§ **Provided records**:
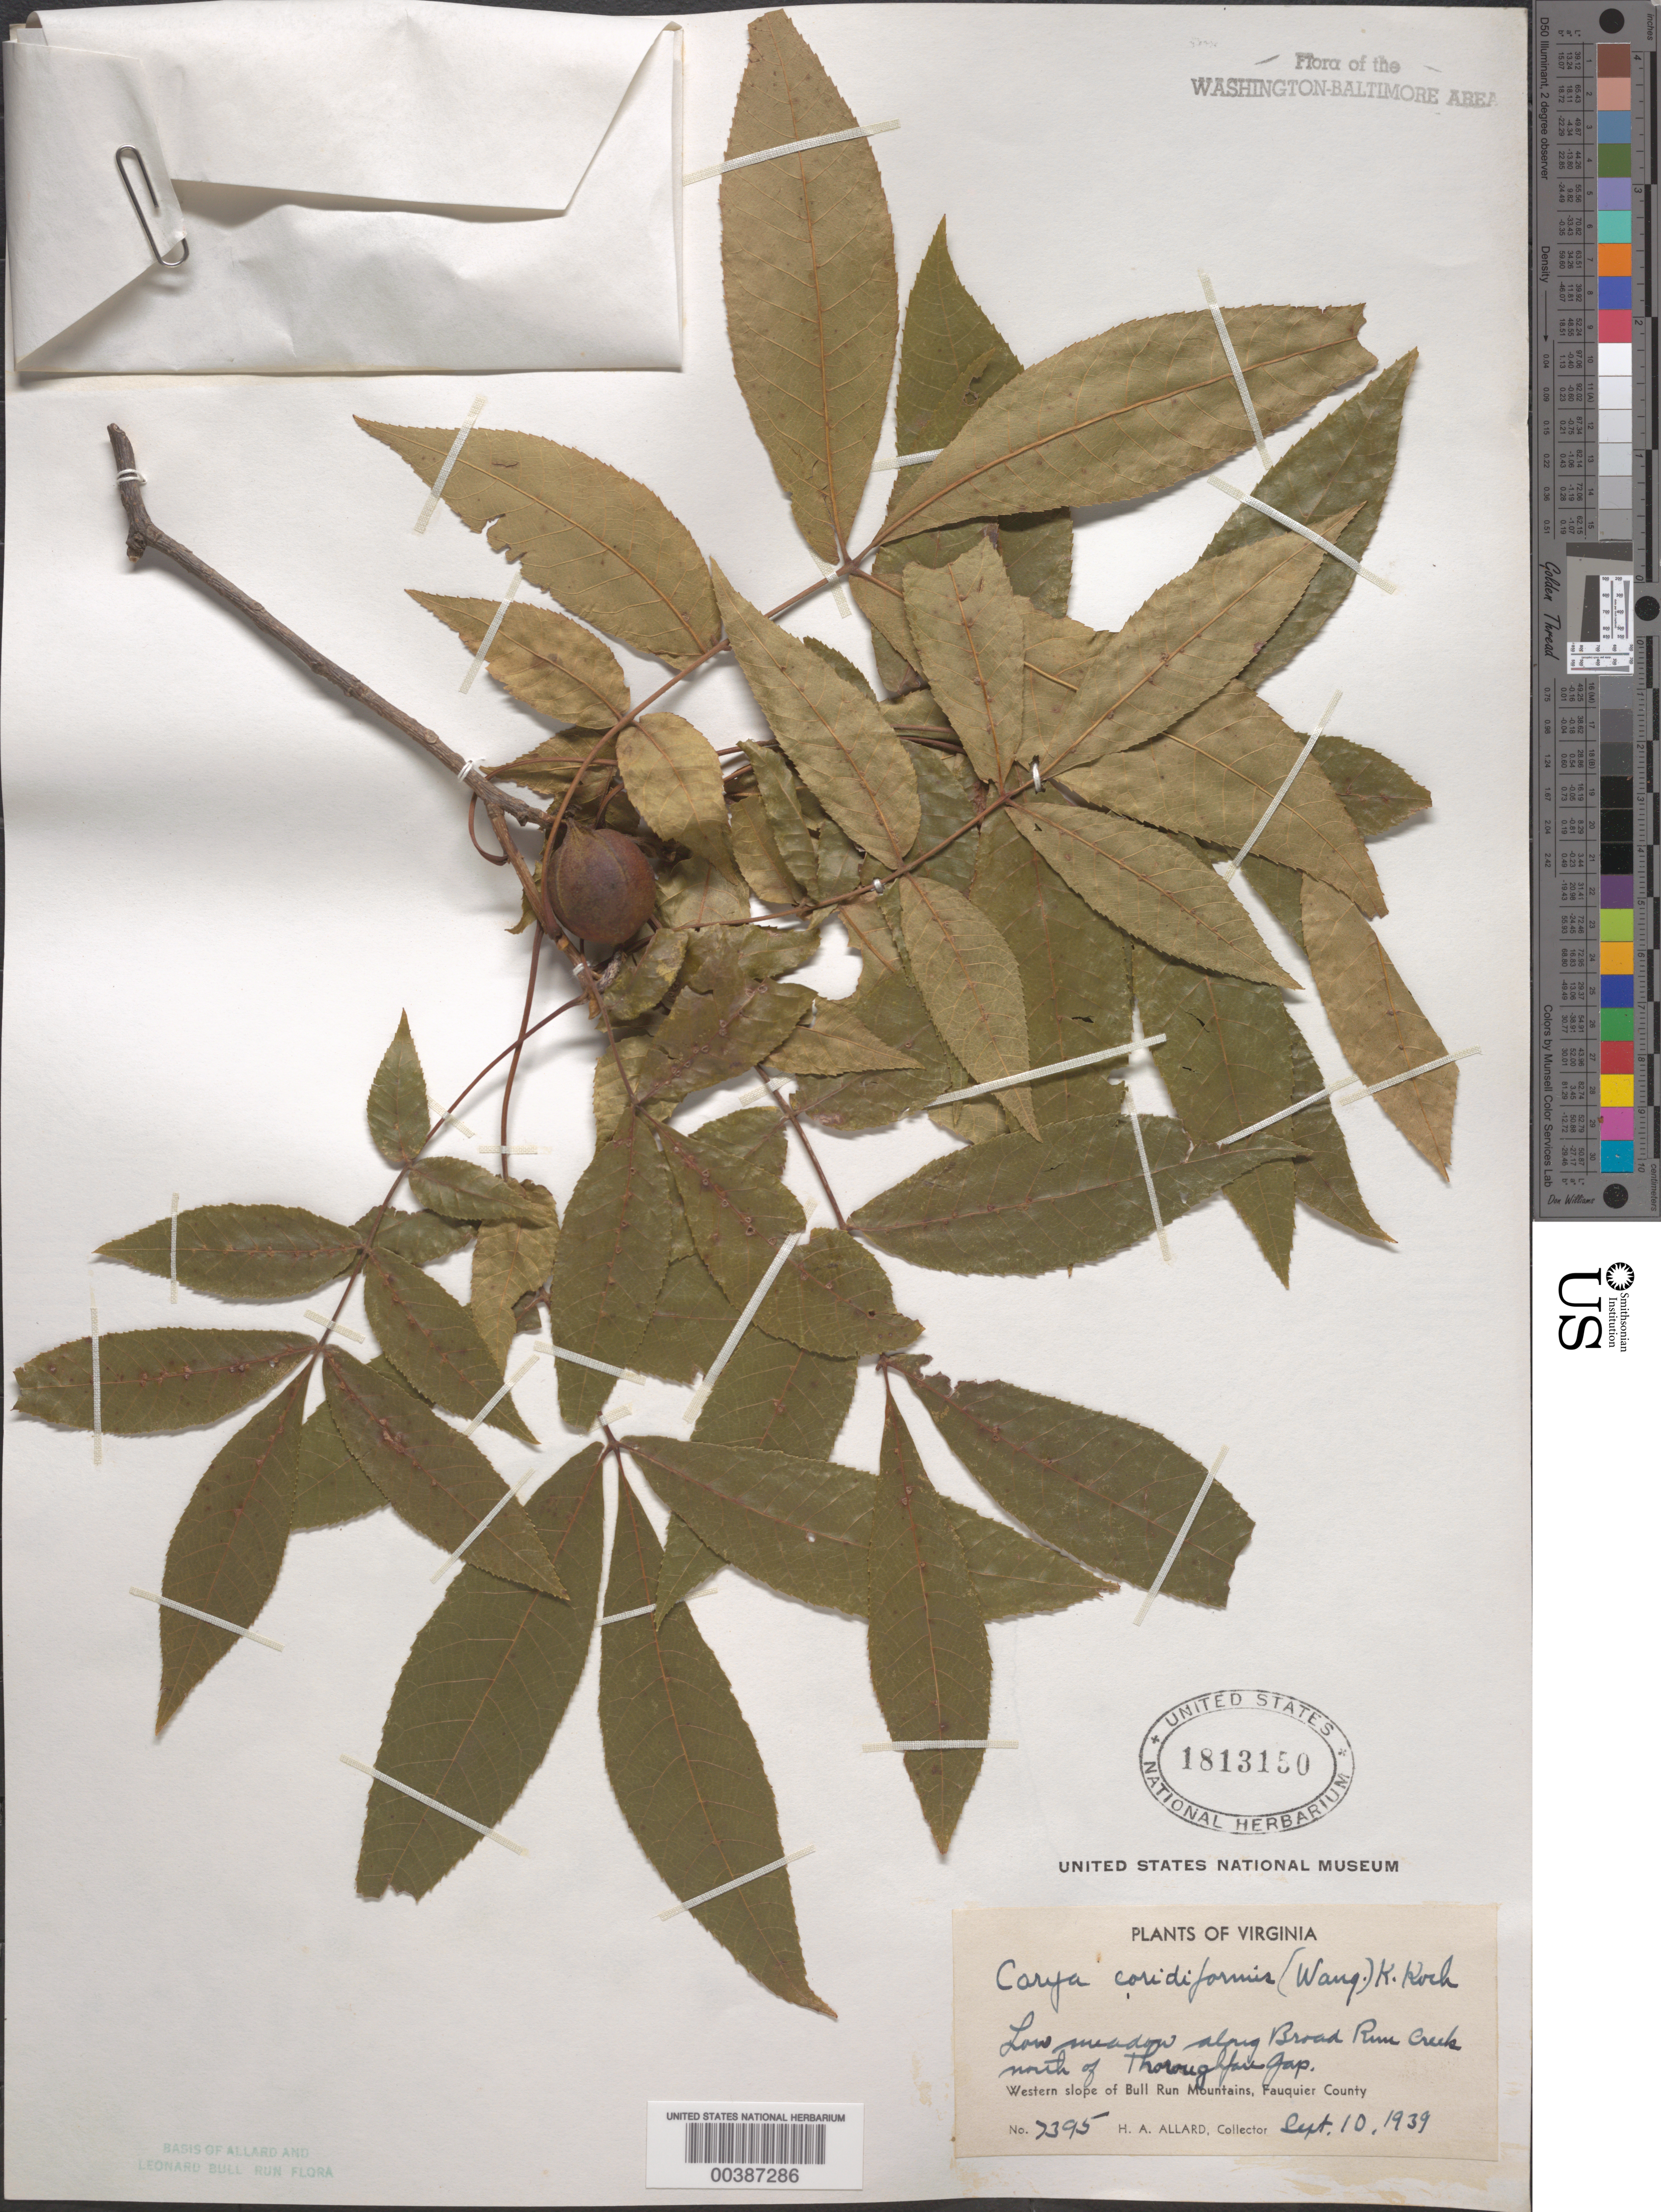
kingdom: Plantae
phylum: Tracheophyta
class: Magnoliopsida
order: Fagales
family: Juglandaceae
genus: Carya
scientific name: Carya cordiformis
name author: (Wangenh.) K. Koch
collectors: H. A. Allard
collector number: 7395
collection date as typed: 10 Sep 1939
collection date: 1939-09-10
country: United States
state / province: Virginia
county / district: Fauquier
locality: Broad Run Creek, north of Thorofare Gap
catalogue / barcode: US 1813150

§ **What you will do**: Repeat the data word for word, starting at the line that contains "order: Fagales" and ending with the last line of the data.

§ **The completed task**:
order: Fagales
family: Juglandaceae
genus: Carya
scientific name: Carya cordiformis
name author: (Wangenh.) K. Koch
collectors: H. A. Allard
collector number: 7395
collection date as typed: 10 Sep 1939
collection date: 1939-09-10
country: United States
state / province: Virginia
county / district: Fauquier
locality: Broad Run Creek, north of Thorofare Gap
catalogue / barcode: US 1813150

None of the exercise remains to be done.